I’m trying to fine tune distilBert for multi-label classification with KERAS but I’m encountering a lot of problems. To debug my code I replicated it with the 20newsgroup dataset that can be found in sklearn and treating it like a multi-label case (Binary crossentropy instead of Categorical Crossentropy). This is my code:
# load sklearn, pandas and numpy
from sklearn.datasets import fetch_20newsgroups
from sklearn.model_selection import train_test_split
from sklearn.preprocessing import OneHotEncoder
import pandas as pd
import numpy as np
#deep learning stuff
import tensorflow as tf
from tensorflow import keras
from transformers import (
AutoTokenizer,
TrainingArguments,
TFAutoModelForSequenceClassification
)
# download dataset
categories = ['alt.atheism', 'soc.religion.christian','comp.graphics', 'sci.med']

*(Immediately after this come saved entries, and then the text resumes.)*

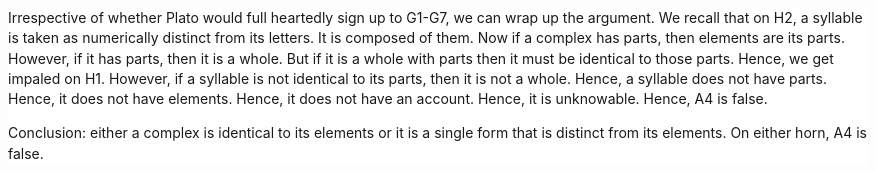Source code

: Irrespective of whether Plato would full heartedly sign up to G1-G7, we
can wrap up the argument. We recall that on H2, a syllable is taken as
numerically distinct from its letters. It is composed of them. Now if a
complex has parts, then elements are its parts. However, if it has
parts, then it is a whole. But if it is a whole with parts then it must
be identical to those parts. Hence, we get impaled on H1. However, if a
syllable is not identical to its parts, then it is not a whole. Hence, a
syllable does not have parts. Hence, it does not have elements. Hence,
it does not have an account. Hence, it is unknowable. Hence, A4 is
false.

Conclusion: either a complex is identical to its elements or it is a
single form that is distinct from its elements. On either horn, A4 is
false.

[^1]: I am not here going to discuss a) what sense of *logos* is being
    employed b) the relationship that a true judgment and a *logos* are
    meant to stand in. For epistemology of the argument see Gail Fine

[^2]: Distinguish A1 from A1\`: for all x, if x does not have an account
    then x is not knowable & if x does have an account then x is
    knowable. KTA clearly implies the conditional claim A1\`. However,
    KTA does not imply the existential claim A1 that there *are* both
    things without accounts and things with accounts. Hence, if you
    reject A1 you do not thereby reject KTA. For instance, it is
    possible that everything has accounts and is knowable.

[^3]: The Greek is *sugkeimai*. This can be translated 'lie together' or
    'compound' 'compose' etc. The discussion that follows will be
    centered on the nature of this relation. It is hence best to suspend
    too specific a translation here.

[^4]: Note: A4 is an instance of A1. A1 only implies A4 on the
    assumption of M, i.e. that everything is either a complex or an
    element.

[^5]: The falsity of A4 does not entail the falsity of KTA. Socrates
    does not explicitly state that KTA *entails* A4, and he is right to
    do so. I take Socrates to be donning his mid-wife hat in providing
    one promising way of developing KTA, Theaetetus's suggestion. In a
    similar way, I agree with those who deny that Protagoras's *measure
    doctrine* is entailed by the claim that knowledge is perception; it
    is rather one very promising way of developing and defending that
    suggesting.

[^6]: It might also be reasonable to an English speakers' ear. The point
    is that if a skeptic questioned what licensed the move from
    syllables/letters to say humans/elements, Socrates would likely
    reply that the complex/element relationship is a general one that
    applies equally to all things that can properly called complexes and
    elements.

[^7]: This is a presentation of the argument found in 203c-d.

[^8]: cf. Verity Harte

[^9]: For this non agent centered notion of 'knowability' or 'being
    known' see for instance David Armstrong's Eleatic Principle in
    *Truth and Truthmakers* (2004), Sydney Shoemakers 'Causality and
    Properties' 1980, Plato's *Sophist* (reference to argument that
    forms are changeable in respect of being known when known)

[^10]: cf. Harte. She claims on this horn of the dilemma composition is
    innocent.

[^11]: If you are having difficulty with H1 then you are not alone. In
    modern discussions, the thesis that we find under H1 usually comes
    under the title 'composition is identity', i.e. a whole is identical
    to its parts. There are some who argue explicitly against this
    thesis but there are others, famously Peter Van Inwagen, who
    complain further that they just cannot understand the claim
    (\*\*\*\*). His worry is that we are being asked to accept that one
    thing is numerically identical to many things, something beyond the
    realm of conceivability. Irrespective of whether Plato likewise
    accepts that the thesis is incomprehensible, it is important to see
    that the thesis that composition is identity is assumed in H1.


[^12]: Verity Harte is very keen to see Plato as arguing against
[^13]: I find myself being impaled just re-constructing this horn. My
[^14]: I follow Harte here in translating '*to pan*' as 'all of it'
[^15]: I am hedging. I do not fully understand why Socrates enumerates
[^16]: We would define six as the integer that comes after five in the
[^17]: An army is 2-4 corps depending on era and region of the world.
[^18]: The discussion assumes that objects do not have themselves as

twenty_train = fetch_20newsgroups(
subset='train',
categories=categories,
shuffle=True,
random_state=42
)
data = twenty_train.data
target = OneHotEncoder(sparse=False).fit_transform(twenty_train.target.reshape(-1, 1))
model = TFAutoModelForSequenceClassification.from_pretrained(
"distilbert-base-cased",
from_pt=True,
num_labels=len(categories),
problem_type="multi_label_classification"
)
loss = keras.losses.BinaryCrossentropy(from_logits=True)
optimizer = keras.optimizers.Adam(
learning_rate=5e-05,
epsilon=1e-08,
decay=0.01,
clipnorm=1.0)
model.compile(optimizer=optimizer, loss=loss)
tokenizer = AutoTokenizer.from_pretrained("distilbert-base-cased")
inputs = tokenizer(data, padding="max_length", truncation=True)
train_features = {x: inputs[x] for x in tokenizer.model_input_names}
train_tf = tf.data.Dataset.from_tensor_slices((train_features, target))
model.fit(
train_tf,
batch_size=64,
epochs=10
)
When I try to train I get this error message: ValueError:
logitsand
labels must have the same shape, received ((512, 4) vs (4, 1)).
, what Am I doing wrong?